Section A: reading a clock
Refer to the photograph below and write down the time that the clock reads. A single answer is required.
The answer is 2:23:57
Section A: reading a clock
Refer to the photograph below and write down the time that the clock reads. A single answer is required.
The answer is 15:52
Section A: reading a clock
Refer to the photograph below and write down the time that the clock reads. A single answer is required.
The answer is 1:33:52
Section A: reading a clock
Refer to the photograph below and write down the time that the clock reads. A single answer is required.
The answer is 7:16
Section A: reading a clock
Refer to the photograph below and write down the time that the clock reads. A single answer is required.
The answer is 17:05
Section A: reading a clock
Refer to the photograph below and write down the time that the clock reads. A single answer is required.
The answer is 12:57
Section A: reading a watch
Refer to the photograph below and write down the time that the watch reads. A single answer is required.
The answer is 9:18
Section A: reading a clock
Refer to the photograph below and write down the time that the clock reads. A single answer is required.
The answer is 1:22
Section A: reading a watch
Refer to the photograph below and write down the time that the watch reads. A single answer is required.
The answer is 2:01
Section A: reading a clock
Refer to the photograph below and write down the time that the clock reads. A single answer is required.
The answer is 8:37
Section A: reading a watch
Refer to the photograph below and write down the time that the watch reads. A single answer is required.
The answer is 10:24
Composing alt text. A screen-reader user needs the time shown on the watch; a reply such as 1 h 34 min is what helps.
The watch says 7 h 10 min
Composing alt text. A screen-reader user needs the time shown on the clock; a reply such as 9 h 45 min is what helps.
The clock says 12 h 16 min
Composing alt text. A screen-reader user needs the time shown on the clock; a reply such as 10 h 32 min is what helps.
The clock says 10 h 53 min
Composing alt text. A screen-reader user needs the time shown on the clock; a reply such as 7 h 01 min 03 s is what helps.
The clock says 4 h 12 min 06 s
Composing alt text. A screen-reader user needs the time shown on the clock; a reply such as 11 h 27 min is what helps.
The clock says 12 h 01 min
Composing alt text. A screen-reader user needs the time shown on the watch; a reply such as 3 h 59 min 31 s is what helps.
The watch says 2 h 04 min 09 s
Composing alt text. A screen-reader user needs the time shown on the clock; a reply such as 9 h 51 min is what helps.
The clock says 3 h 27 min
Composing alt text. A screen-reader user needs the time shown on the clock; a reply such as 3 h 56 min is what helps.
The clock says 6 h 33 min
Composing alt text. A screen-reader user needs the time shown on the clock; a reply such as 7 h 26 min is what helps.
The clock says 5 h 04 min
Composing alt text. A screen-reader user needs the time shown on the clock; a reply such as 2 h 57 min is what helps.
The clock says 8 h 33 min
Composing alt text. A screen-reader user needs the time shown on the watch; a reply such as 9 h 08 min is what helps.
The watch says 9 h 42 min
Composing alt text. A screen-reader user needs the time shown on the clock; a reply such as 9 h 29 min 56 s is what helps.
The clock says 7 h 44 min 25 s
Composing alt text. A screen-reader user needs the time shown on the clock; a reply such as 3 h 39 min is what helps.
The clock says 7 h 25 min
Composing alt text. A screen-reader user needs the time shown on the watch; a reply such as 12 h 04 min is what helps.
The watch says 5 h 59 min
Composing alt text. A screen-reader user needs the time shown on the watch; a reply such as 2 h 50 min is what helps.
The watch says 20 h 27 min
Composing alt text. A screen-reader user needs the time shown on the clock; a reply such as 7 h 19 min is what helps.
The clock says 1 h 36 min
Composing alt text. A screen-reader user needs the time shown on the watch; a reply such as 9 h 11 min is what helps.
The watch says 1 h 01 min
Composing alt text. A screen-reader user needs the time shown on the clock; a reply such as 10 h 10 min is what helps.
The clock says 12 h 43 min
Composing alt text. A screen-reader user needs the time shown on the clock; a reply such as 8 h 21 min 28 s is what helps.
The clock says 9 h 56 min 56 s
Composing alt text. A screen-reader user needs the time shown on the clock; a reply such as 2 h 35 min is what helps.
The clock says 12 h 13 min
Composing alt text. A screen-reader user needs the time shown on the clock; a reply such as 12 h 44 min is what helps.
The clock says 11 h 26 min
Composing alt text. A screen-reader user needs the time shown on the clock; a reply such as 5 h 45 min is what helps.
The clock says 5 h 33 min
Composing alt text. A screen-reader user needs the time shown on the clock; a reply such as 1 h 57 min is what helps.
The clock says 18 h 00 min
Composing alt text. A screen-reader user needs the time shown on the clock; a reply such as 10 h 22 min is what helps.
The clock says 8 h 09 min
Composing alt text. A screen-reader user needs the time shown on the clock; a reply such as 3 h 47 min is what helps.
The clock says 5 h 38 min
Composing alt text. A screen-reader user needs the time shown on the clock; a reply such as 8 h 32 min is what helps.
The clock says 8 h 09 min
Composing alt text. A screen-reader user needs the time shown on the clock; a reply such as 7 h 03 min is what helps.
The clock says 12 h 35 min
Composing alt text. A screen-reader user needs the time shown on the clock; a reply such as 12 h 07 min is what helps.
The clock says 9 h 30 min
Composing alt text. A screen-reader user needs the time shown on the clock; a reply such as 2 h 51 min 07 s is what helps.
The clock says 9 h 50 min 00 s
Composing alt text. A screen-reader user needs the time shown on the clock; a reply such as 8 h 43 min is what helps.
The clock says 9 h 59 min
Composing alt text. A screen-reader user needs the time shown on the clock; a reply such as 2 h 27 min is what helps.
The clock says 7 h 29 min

**TASK TO COMPLETE:** Format every line of the listing above as a Markdown table, leaving out blank lines. Put the row number in a column headed "No." and the line itself in a column headed "Text".

**FINAL ANSWER:**
| No. | Text |
|---|---|
| 1 | Section A: reading a clock |
| 2 | Refer to the photograph below and write down the time that the clock reads. A single answer is required. |
| 3 | The answer is 2:23:57 |
| 4 | Section A: reading a clock |
| 5 | Refer to the photograph below and write down the time that the clock reads. A single answer is required. |
| 6 | The answer is 15:52 |
| 7 | Section A: reading a clock |
| 8 | Refer to the photograph below and write down the time that the clock reads. A single answer is required. |
| 9 | The answer is 1:33:52 |
| 10 | Section A: reading a clock |
| 11 | Refer to the photograph below and write down the time that the clock reads. A single answer is required. |
| 12 | The answer is 7:16 |
| 13 | Section A: reading a clock |
| 14 | Refer to the photograph below and write down the time that the clock reads. A single answer is required. |
| 15 | The answer is 17:05 |
| 16 | Section A: reading a clock |
| 17 | Refer to the photograph below and write down the time that the clock reads. A single answer is required. |
| 18 | The answer is 12:57 |
| 19 | Section A: reading a watch |
| 20 | Refer to the photograph below and write down the time that the watch reads. A single answer is required. |
| 21 | The answer is 9:18 |
| 22 | Section A: reading a clock |
| 23 | Refer to the photograph below and write down the time that the clock reads. A single answer is required. |
| 24 | The answer is 1:22 |
| 25 | Section A: reading a watch |
| 26 | Refer to the photograph below and write down the time that the watch reads. A single answer is required. |
| 27 | The answer is 2:01 |
| 28 | Section A: reading a clock |
| 29 | Refer to the photograph below and write down the time that the clock reads. A single answer is required. |
| 30 | The answer is 8:37 |
| 31 | Section A: reading a watch |
| 32 | Refer to the photograph below and write down the time that the watch reads. A single answer is required. |
| 33 | The answer is 10:24 |
| 34 | Composing alt text. A screen-reader user needs the time shown on the watch; a reply such as 1 h 34 min is what helps. |
| 35 | The watch says 7 h 10 min |
| 36 | Composing alt text. A screen-reader user needs the time shown on the clock; a reply such as 9 h 45 min is what helps. |
| 37 | The clock says 12 h 16 min |
| 38 | Composing alt text. A screen-reader user needs the time shown on the clock; a reply such as 10 h 32 min is what helps. |
| 39 | The clock says 10 h 53 min |
| 40 | Composing alt text. A screen-reader user needs the time shown on the clock; a reply such as 7 h 01 min 03 s is what helps. |
| 41 | The clock says 4 h 12 min 06 s |
| 42 | Composing alt text. A screen-reader user needs the time shown on the clock; a reply such as 11 h 27 min is what helps. |
| 43 | The clock says 12 h 01 min |
| 44 | Composing alt text. A screen-reader user needs the time shown on the watch; a reply such as 3 h 59 min 31 s is what helps. |
| 45 | The watch says 2 h 04 min 09 s |
| 46 | Composing alt text. A screen-reader user needs the time shown on the clock; a reply such as 9 h 51 min is what helps. |
| 47 | The clock says 3 h 27 min |
| 48 | Composing alt text. A screen-reader user needs the time shown on the clock; a reply such as 3 h 56 min is what helps. |
| 49 | The clock says 6 h 33 min |
| 50 | Composing alt text. A screen-reader user needs the time shown on the clock; a reply such as 7 h 26 min is what helps. |
| 51 | The clock says 5 h 04 min |
| 52 | Composing alt text. A screen-reader user needs the time shown on the clock; a reply such as 2 h 57 min is what helps. |
| 53 | The clock says 8 h 33 min |
| 54 | Composing alt text. A screen-reader user needs the time shown on the watch; a reply such as 9 h 08 min is what helps. |
| 55 | The watch says 9 h 42 min |
| 56 | Composing alt text. A screen-reader user needs the time shown on the clock; a reply such as 9 h 29 min 56 s is what helps. |
| 57 | The clock says 7 h 44 min 25 s |
| 58 | Composing alt text. A screen-reader user needs the time shown on the clock; a reply such as 3 h 39 min is what helps. |
| 59 | The clock says 7 h 25 min |
| 60 | Composing alt text. A screen-reader user needs the time shown on the watch; a reply such as 12 h 04 min is what helps. |
| 61 | The watch says 5 h 59 min |
| 62 | Composing alt text. A screen-reader user needs the time shown on the watch; a reply such as 2 h 50 min is what helps. |
| 63 | The watch says 20 h 27 min |
| 64 | Composing alt text. A screen-reader user needs the time shown on the clock; a reply such as 7 h 19 min is what helps. |
| 65 | The clock says 1 h 36 min |
| 66 | Composing alt text. A screen-reader user needs the time shown on the watch; a reply such as 9 h 11 min is what helps. |
| 67 | The watch says 1 h 01 min |
| 68 | Composing alt text. A screen-reader user needs the time shown on the clock; a reply such as 10 h 10 min is what helps. |
| 69 | The clock says 12 h 43 min |
| 70 | Composing alt text. A screen-reader user needs the time shown on the clock; a reply such as 8 h 21 min 28 s is what helps. |
| 71 | The clock says 9 h 56 min 56 s |
| 72 | Composing alt text. A screen-reader user needs the time shown on the clock; a reply such as 2 h 35 min is what helps. |
| 73 | The clock says 12 h 13 min |
| 74 | Composing alt text. A screen-reader user needs the time shown on the clock; a reply such as 12 h 44 min is what helps. |
| 75 | The clock says 11 h 26 min |
| 76 | Composing alt text. A screen-reader user needs the time shown on the clock; a reply such as 5 h 45 min is what helps. |
| 77 | The clock says 5 h 33 min |
| 78 | Composing alt text. A screen-reader user needs the time shown on the clock; a reply such as 1 h 57 min is what helps. |
| 79 | The clock says 18 h 00 min |
| 80 | Composing alt text. A screen-reader user needs the time shown on the clock; a reply such as 10 h 22 min is what helps. |
| 81 | The clock says 8 h 09 min |
| 82 | Composing alt text. A screen-reader user needs the time shown on the clock; a reply such as 3 h 47 min is what helps. |
| 83 | The clock says 5 h 38 min |
| 84 | Composing alt text. A screen-reader user needs the time shown on the clock; a reply such as 8 h 32 min is what helps. |
| 85 | The clock says 8 h 09 min |
| 86 | Composing alt text. A screen-reader user needs the time shown on the clock; a reply such as 7 h 03 min is what helps. |
| 87 | The clock says 12 h 35 min |
| 88 | Composing alt text. A screen-reader user needs the time shown on the clock; a reply such as 12 h 07 min is what helps. |
| 89 | The clock says 9 h 30 min |
| 90 | Composing alt text. A screen-reader user needs the time shown on the clock; a reply such as 2 h 51 min 07 s is what helps. |
| 91 | The clock says 9 h 50 min 00 s |
| 92 | Composing alt text. A screen-reader user needs the time shown on the clock; a reply such as 8 h 43 min is what helps. |
| 93 | The clock says 9 h 59 min |
| 94 | Composing alt text. A screen-reader user needs the time shown on the clock; a reply such as 2 h 27 min is what helps. |
| 95 | The clock says 7 h 29 min |